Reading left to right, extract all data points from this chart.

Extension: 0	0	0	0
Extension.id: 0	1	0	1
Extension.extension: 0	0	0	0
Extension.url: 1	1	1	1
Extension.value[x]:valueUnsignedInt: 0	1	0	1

==

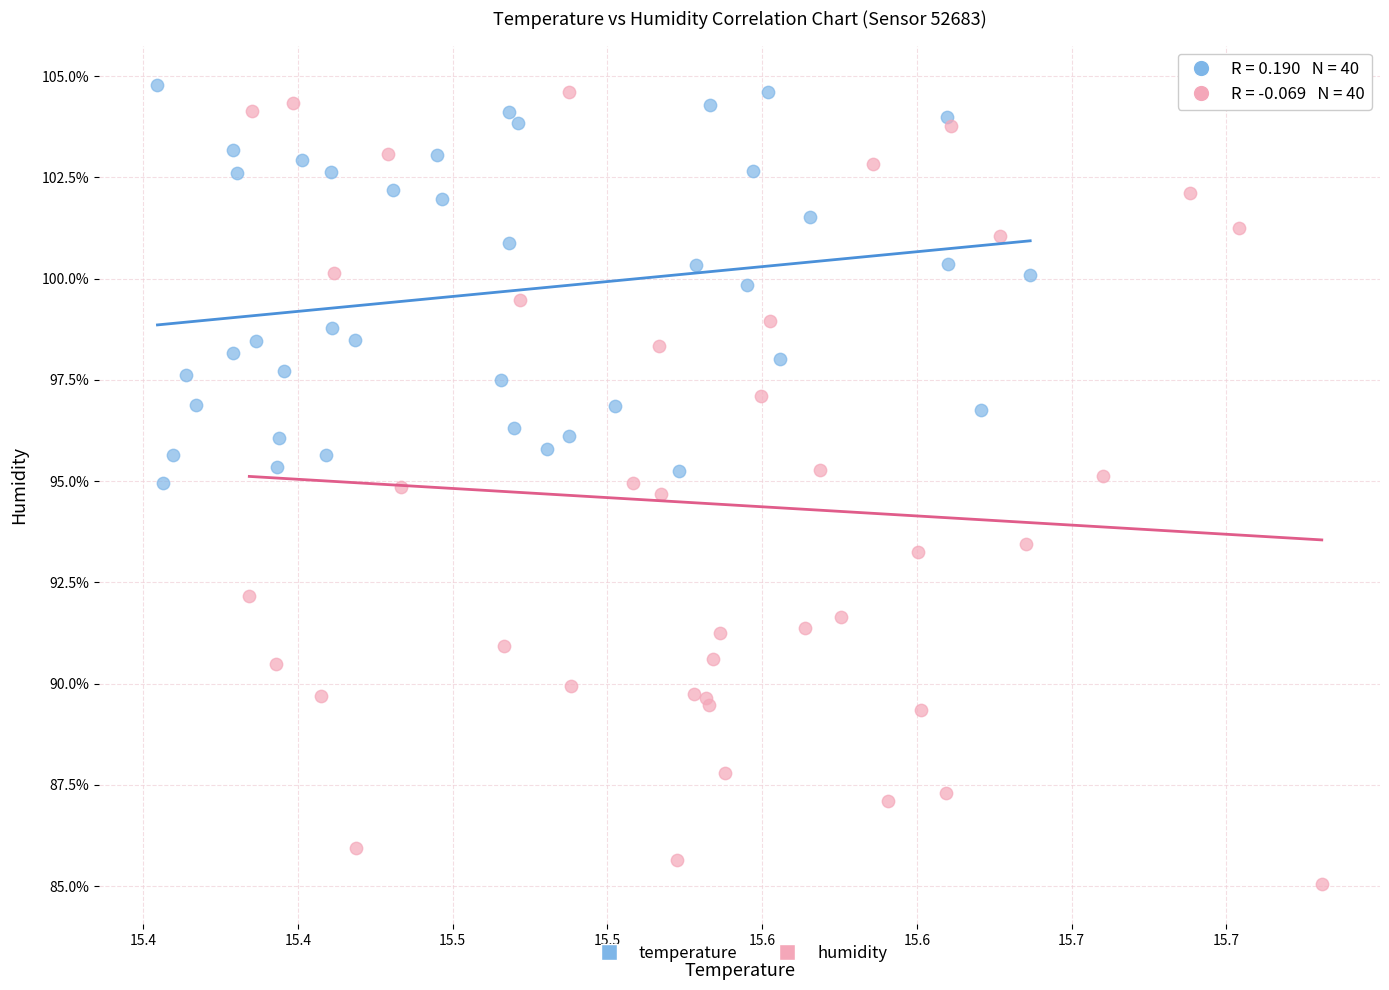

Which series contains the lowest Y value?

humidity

• [Task instructions]
Pull out every line from the listing above that contains the string "Extension". Case counts.

• [Solved exercise]
Extension: 0	0	0	0
Extension.id: 0	1	0	1
Extension.extension: 0	0	0	0
Extension.url: 1	1	1	1
Extension.value[x]:valueUnsignedInt: 0	1	0	1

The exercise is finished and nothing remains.